Data as of 12-13-13.

Aegon (AEG)
We believe that the market does not fully understand the company's operations, which is ultimately being reflected in its share price. While the firm generates more than 70% of its profits from its U.S.-based Transamerica franchise (with the rest coming from the U.K. and the Netherlands), investors continue to treat it like it is a European heavy insurer with limited growth opportunities. The company has also received little recognition for its turnaround efforts in the aftermath of the financial crisis, which have involved derisking its business and making a gradual shift toward a more fee-based revenue model. As such, Aegon has been trading at around 0.5 times book value, not much higher than the 0.4 times book value seen on average between 2009 and 2012, and well below the average price/book multiple of 1.2 times from 2003 to 2008.

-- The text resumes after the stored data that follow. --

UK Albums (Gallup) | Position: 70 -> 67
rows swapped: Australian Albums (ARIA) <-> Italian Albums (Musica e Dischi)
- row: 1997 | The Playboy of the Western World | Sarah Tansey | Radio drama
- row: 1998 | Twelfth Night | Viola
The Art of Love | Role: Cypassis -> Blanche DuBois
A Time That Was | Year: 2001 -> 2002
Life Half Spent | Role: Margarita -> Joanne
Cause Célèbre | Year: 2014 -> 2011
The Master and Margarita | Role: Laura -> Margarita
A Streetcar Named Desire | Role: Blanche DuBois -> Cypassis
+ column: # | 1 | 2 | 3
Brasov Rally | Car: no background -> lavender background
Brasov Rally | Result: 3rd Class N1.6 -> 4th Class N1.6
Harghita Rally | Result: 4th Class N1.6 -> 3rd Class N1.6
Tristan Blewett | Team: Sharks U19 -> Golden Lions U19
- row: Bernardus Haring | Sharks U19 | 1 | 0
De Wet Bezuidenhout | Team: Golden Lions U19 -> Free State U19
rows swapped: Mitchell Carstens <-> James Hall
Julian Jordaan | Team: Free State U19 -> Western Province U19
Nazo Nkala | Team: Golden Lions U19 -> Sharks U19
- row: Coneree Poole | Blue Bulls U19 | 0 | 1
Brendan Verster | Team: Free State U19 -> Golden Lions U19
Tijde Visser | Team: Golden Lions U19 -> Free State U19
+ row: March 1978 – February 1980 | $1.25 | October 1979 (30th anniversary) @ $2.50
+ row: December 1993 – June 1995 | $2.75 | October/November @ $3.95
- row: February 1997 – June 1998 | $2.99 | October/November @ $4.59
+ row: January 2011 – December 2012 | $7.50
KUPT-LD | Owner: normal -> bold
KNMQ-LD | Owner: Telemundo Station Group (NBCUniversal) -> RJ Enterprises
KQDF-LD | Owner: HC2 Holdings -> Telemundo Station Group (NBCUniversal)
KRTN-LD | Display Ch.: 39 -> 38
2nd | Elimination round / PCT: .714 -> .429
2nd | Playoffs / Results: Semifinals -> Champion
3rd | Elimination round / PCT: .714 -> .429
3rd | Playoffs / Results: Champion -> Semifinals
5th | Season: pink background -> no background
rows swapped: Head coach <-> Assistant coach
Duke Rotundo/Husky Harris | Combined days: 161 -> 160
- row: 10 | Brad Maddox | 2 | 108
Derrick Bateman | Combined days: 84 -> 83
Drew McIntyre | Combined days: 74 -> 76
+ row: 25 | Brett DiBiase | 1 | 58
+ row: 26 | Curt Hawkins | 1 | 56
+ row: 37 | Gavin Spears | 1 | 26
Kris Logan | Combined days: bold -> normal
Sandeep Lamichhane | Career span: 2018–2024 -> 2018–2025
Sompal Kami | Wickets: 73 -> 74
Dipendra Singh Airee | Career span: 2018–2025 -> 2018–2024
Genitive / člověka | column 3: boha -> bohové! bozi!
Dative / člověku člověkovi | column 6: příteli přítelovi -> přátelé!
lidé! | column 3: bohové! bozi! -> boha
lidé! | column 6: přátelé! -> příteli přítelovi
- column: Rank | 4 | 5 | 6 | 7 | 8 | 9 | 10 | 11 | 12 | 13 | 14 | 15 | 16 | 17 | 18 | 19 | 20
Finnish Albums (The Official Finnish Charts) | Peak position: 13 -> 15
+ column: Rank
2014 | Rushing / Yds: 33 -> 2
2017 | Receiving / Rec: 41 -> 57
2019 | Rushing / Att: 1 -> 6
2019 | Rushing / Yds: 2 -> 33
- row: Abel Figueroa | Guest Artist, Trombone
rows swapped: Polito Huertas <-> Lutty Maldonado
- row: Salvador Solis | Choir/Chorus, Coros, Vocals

 Berkshire Hathaway (BRK.B)
We remain impressed with Berkshire Hathaway's ability to generate growth in book value per share in excess of its benchmark, believing it will take some time before the firm succumbs to the impediments created by the sheer size and scale of its operations, as well as the longevity of Warren Buffett and Charlie Munger. The company’s shares continue to trade at a discount to our fair value estimate, providing investors with the potential for double-digit upside from today’s market prices. We would also note that Berkshire has effectively created a floor under the company's stock price by announcing that it would buy back both Class A and Class B shares at prices up to 120% of reported book value (which stood at $126,766 per Class A share and $84.50 per class B share), implying downside protection for investors at prices 10%-15% below current trading levels.

 Capital One (COF)
We think Capital One is undervalued because of the following factors: loan growth in automotive and commercial lending is not being considered in valuation and underappreciation of the firm’s credit quality as total nonperforming loans represent only 1.5% of total loans. Capital One is still a top five credit card issuer in the world, but it is also a misperceived company in transition. Credit card loan growth will be challenging as Capital One repositions its portfolio to more traditional commercial bank lending. However, Capital One has good prospects for loan growth in automobile lending with its national platform, and commercial lending done locally in high-density markets like New York and Washington, D.C. In addition, funding is not an issue as CapOne completed the acquisition for $83 billion in online deposits from ING’s U.S. operations (now called CapitalOne 360) during 2012, which has significantly helped liquidity, adding lower-cost funding.

 Lloyds (LYG)
We've long seen the U.K.'s concentrated banking market as particularly attractive, and we think that Lloyds, as the only U.K. retail-focused bank, is poised to prosper as the U.K. economy recovers. We're encouraged that Lloyds has run off 60% of its noncore portfolio since 2010, and that credit quality in Ireland finally seems to be turning the corner--as result, we think that the strength of Lloyds' core businesses, rather than losses from legacy businesses, will be the primary driver of profits going forward. We're also impressed with Lloyds' strengthened capital position, which we think may allow the bank to pay a nominal dividend for 2013 and will almost certainly allow for a substantial dividend in 2014.